§ **BRIEF**: Rename "lens line" to "intrinsics line" throughout the lines below, and reproduce them with nothing else changed and the pictures left out.

§ **DATA FOR PROCESSING**:

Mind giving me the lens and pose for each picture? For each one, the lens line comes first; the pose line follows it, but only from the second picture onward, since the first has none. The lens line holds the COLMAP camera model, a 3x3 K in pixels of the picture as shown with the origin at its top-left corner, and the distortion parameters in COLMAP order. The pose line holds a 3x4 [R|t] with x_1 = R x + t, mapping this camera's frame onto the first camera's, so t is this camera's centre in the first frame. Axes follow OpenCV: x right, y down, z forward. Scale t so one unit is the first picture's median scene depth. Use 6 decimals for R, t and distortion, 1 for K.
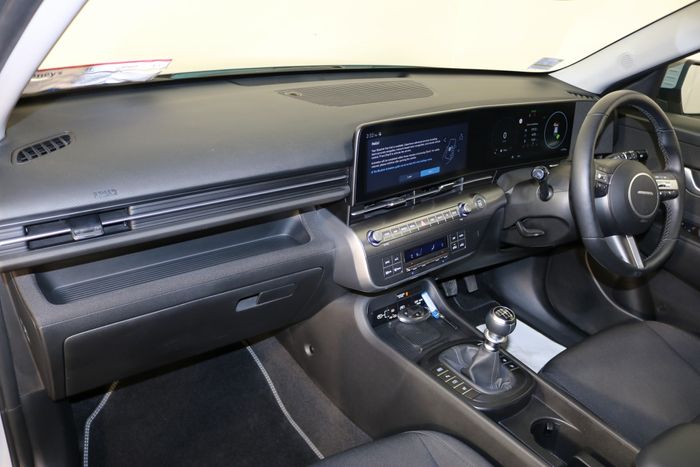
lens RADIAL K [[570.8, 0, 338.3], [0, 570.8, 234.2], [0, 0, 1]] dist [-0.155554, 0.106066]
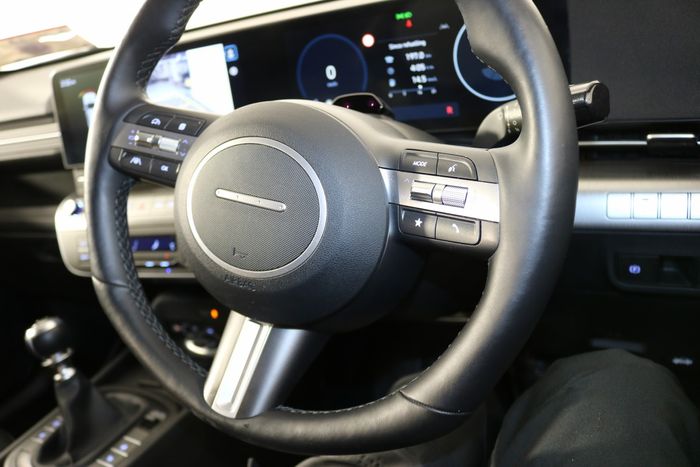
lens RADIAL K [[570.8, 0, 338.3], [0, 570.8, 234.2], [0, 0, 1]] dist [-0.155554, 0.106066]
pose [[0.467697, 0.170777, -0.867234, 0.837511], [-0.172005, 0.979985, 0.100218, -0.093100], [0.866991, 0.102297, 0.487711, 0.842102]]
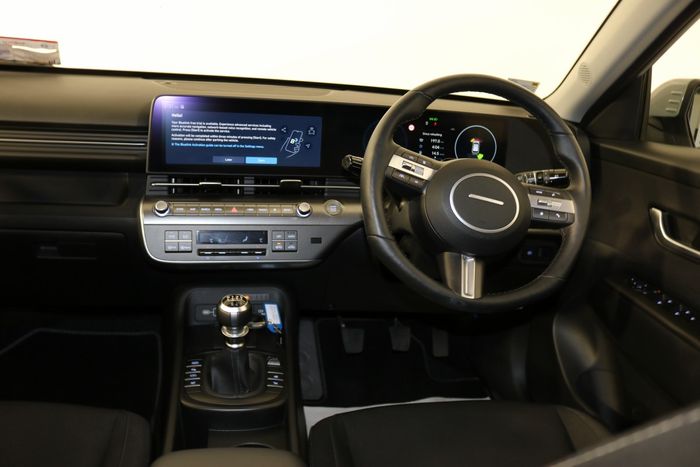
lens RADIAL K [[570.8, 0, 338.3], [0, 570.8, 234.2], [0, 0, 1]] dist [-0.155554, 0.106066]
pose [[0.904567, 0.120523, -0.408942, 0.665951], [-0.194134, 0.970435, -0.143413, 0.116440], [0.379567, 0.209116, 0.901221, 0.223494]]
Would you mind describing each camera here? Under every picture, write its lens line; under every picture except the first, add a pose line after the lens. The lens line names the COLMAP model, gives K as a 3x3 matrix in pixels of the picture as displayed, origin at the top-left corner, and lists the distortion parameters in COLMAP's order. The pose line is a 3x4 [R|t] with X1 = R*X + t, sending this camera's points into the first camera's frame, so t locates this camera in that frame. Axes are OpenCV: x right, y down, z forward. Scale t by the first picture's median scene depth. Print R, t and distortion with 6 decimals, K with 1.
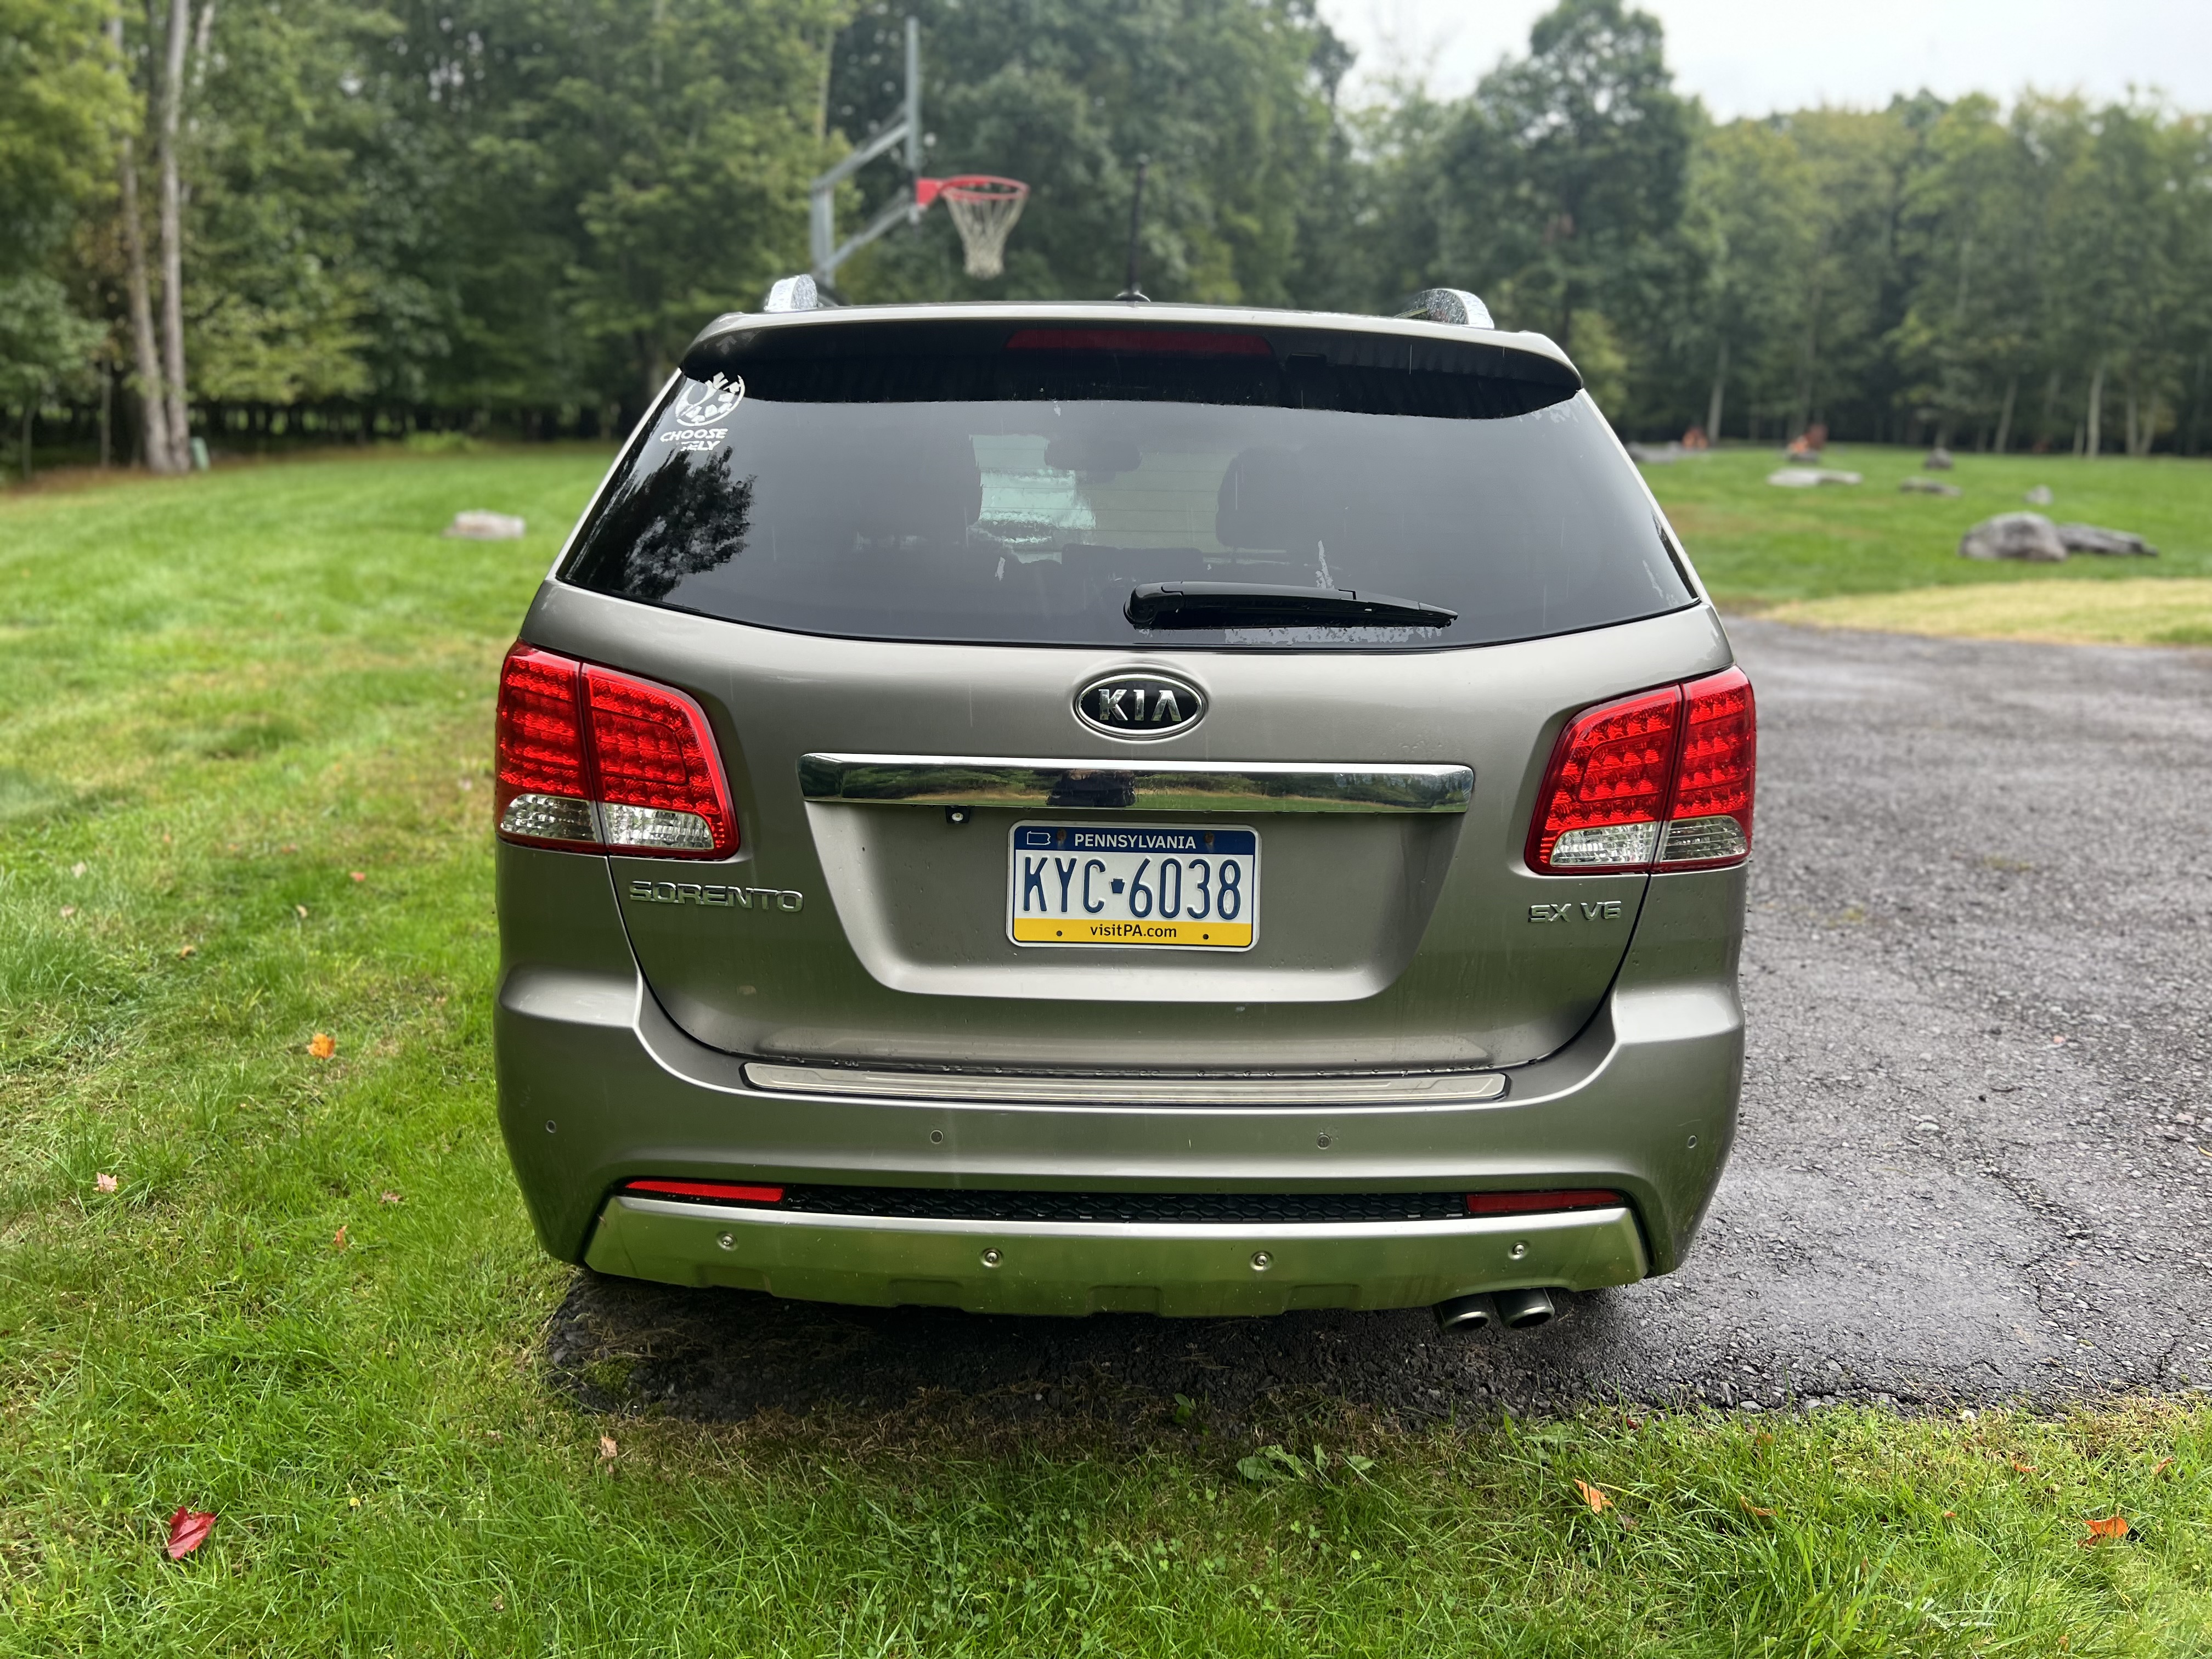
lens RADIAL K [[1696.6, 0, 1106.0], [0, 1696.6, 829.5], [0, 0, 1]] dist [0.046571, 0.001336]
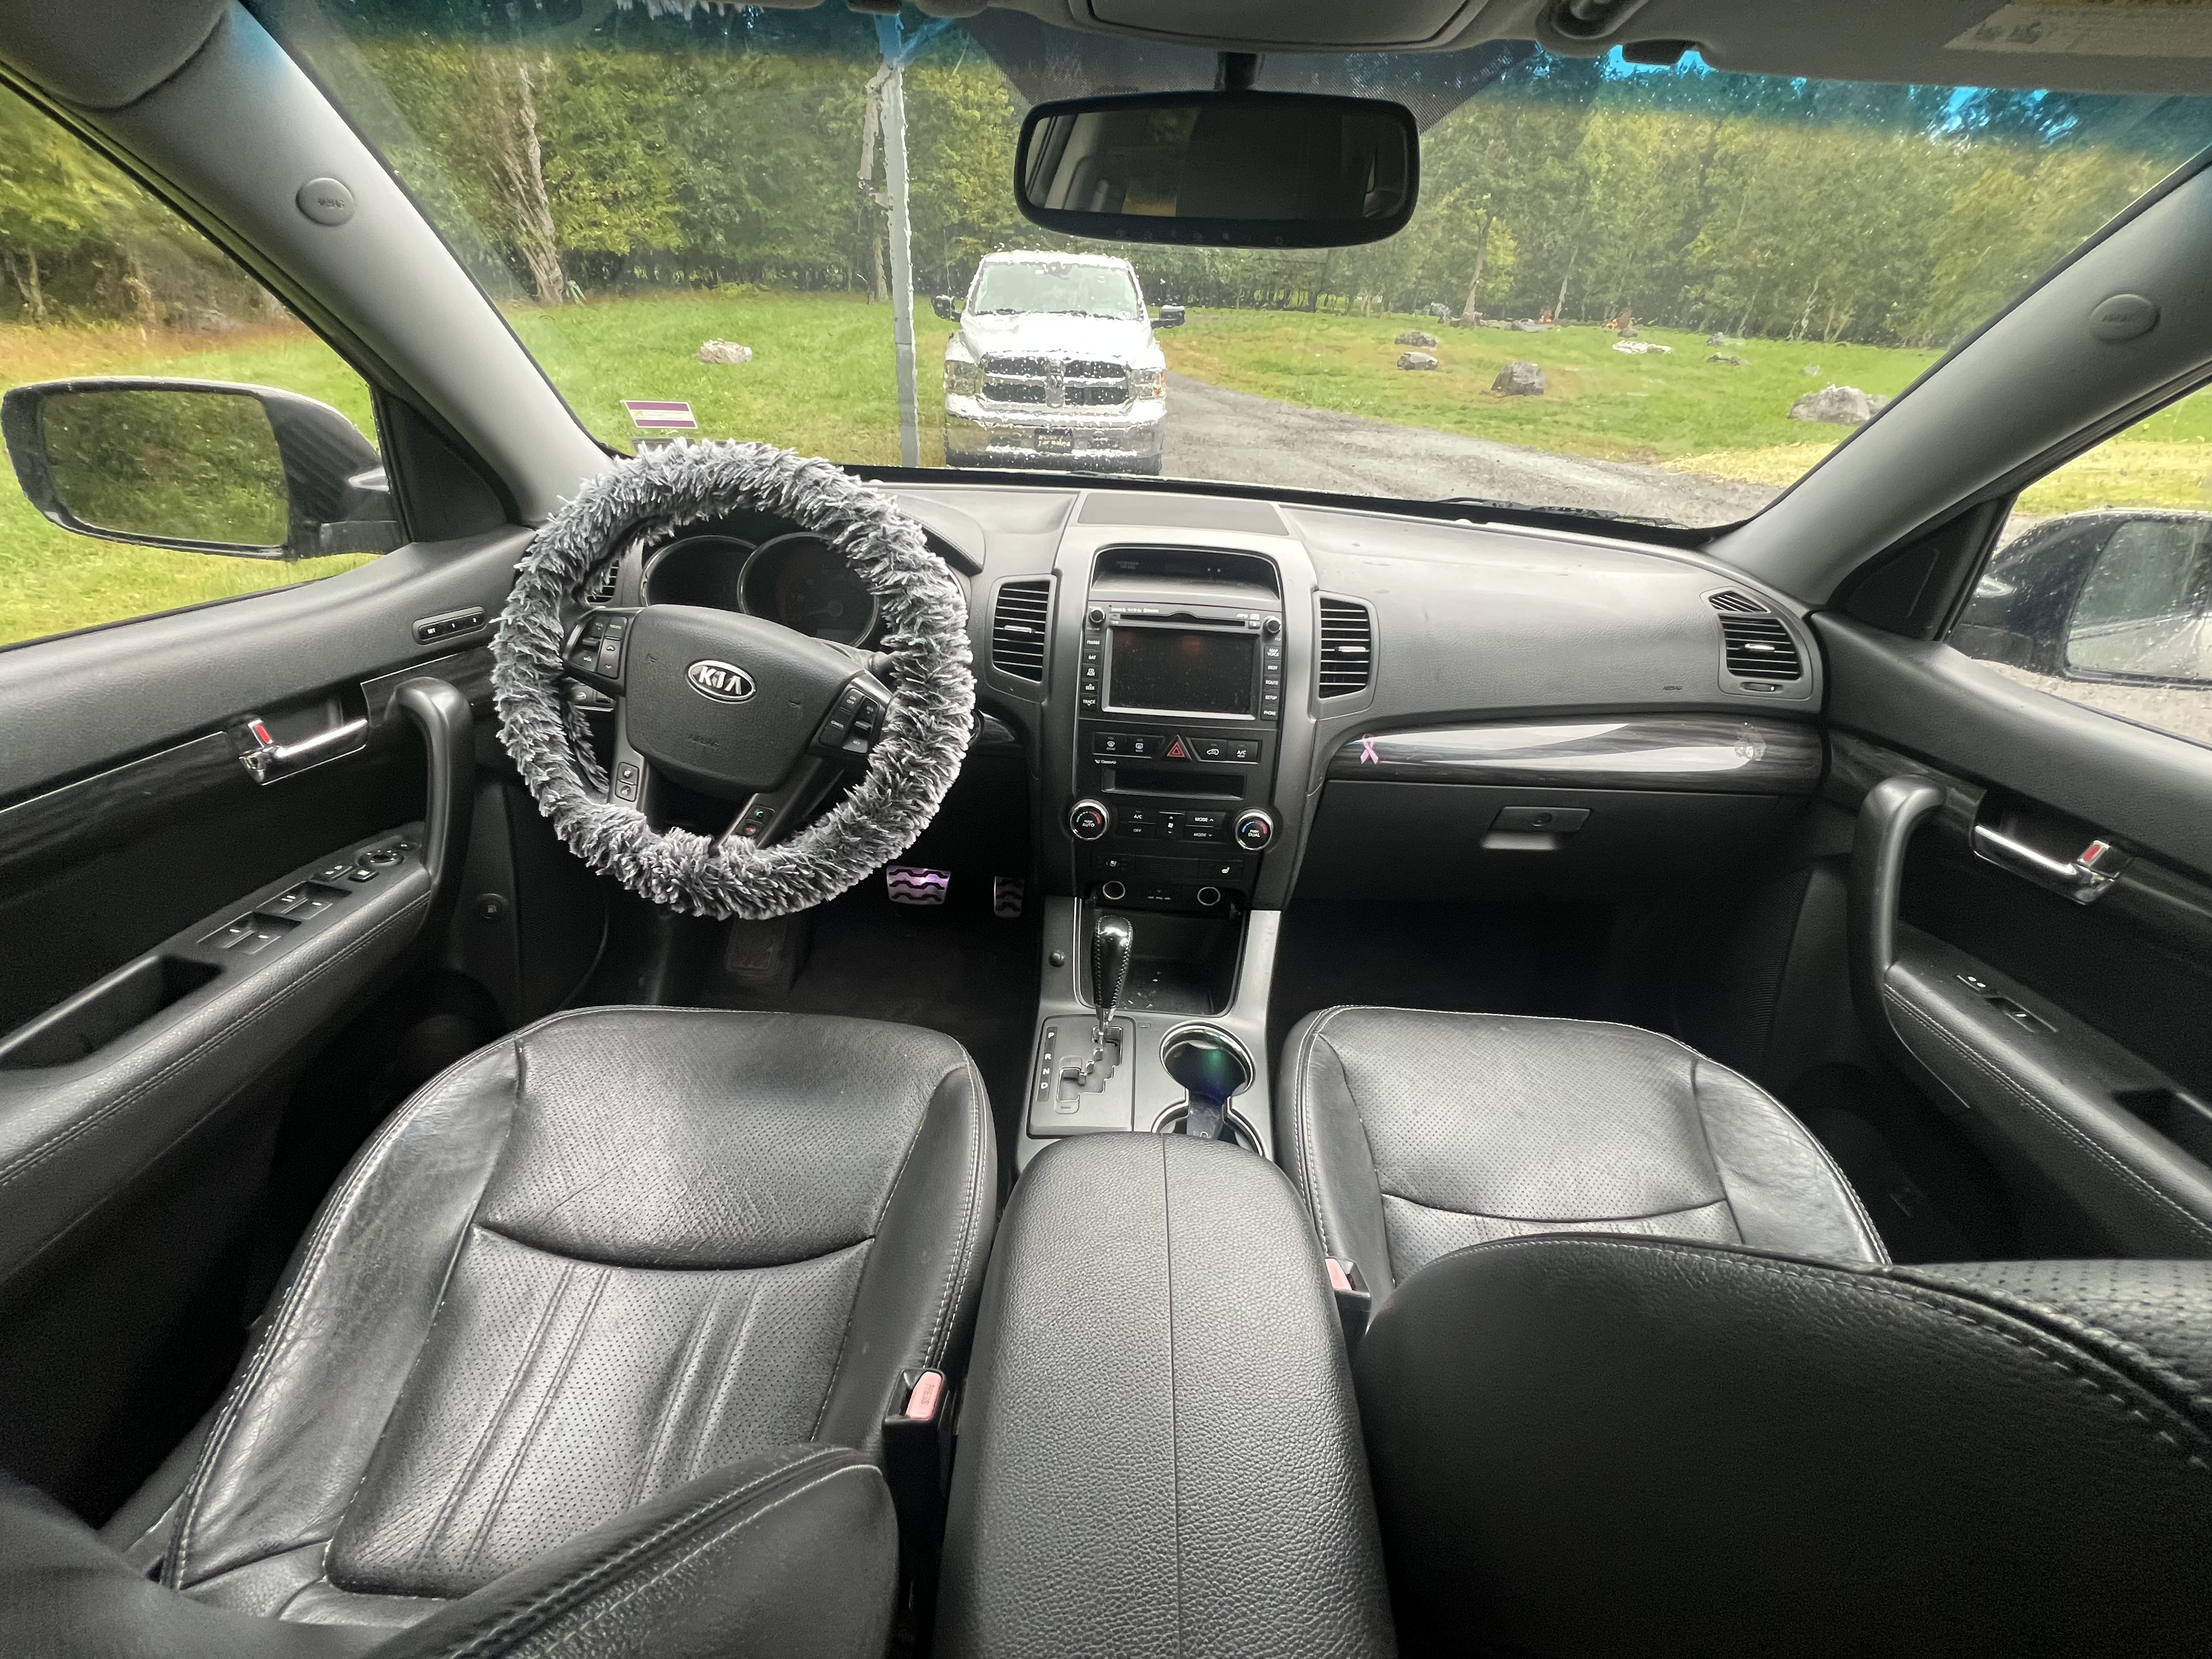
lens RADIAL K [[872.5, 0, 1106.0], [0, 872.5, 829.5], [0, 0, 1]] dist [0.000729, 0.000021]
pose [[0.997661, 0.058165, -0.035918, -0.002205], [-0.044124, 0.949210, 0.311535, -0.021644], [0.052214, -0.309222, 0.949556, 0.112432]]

§ **SOLVED EXERCISE**:
Mind giving me the lens and pose for each picture? For each one, the intrinsics line comes first; the pose line follows it, but only from the second picture onward, since the first has none. The intrinsics line holds the COLMAP camera model, a 3x3 K in pixels of the picture as shown with the origin at its top-left corner, and the distortion parameters in COLMAP order. The pose line holds a 3x4 [R|t] with x_1 = R x + t, mapping this camera's frame onto the first camera's, so t is this camera's centre in the first frame. Axes follow OpenCV: x right, y down, z forward. Scale t so one unit is the first picture's median scene depth. Use 6 decimals for R, t and distortion, 1 for K.
lens RADIAL K [[570.8, 0, 338.3], [0, 570.8, 234.2], [0, 0, 1]] dist [-0.155554, 0.106066]
lens RADIAL K [[570.8, 0, 338.3], [0, 570.8, 234.2], [0, 0, 1]] dist [-0.155554, 0.106066]
pose [[0.467697, 0.170777, -0.867234, 0.837511], [-0.172005, 0.979985, 0.100218, -0.093100], [0.866991, 0.102297, 0.487711, 0.842102]]
lens RADIAL K [[570.8, 0, 338.3], [0, 570.8, 234.2], [0, 0, 1]] dist [-0.155554, 0.106066]
pose [[0.904567, 0.120523, -0.408942, 0.665951], [-0.194134, 0.970435, -0.143413, 0.116440], [0.379567, 0.209116, 0.901221, 0.223494]]
Would you mind describing each camera here? Under every picture, write its intrinsics line; under every picture except the first, add a pose line after the lens. The intrinsics line names the COLMAP model, gives K as a 3x3 matrix in pixels of the picture as displayed, origin at the top-left corner, and lists the distortion parameters in COLMAP's order. The pose line is a 3x4 [R|t] with X1 = R*X + t, sending this camera's points into the first camera's frame, so t locates this camera in that frame. Axes are OpenCV: x right, y down, z forward. Scale t by the first picture's median scene depth. Print R, t and distortion with 6 decimals, K with 1.
lens RADIAL K [[1696.6, 0, 1106.0], [0, 1696.6, 829.5], [0, 0, 1]] dist [0.046571, 0.001336]
lens RADIAL K [[872.5, 0, 1106.0], [0, 872.5, 829.5], [0, 0, 1]] dist [0.000729, 0.000021]
pose [[0.997661, 0.058165, -0.035918, -0.002205], [-0.044124, 0.949210, 0.311535, -0.021644], [0.052214, -0.309222, 0.949556, 0.112432]]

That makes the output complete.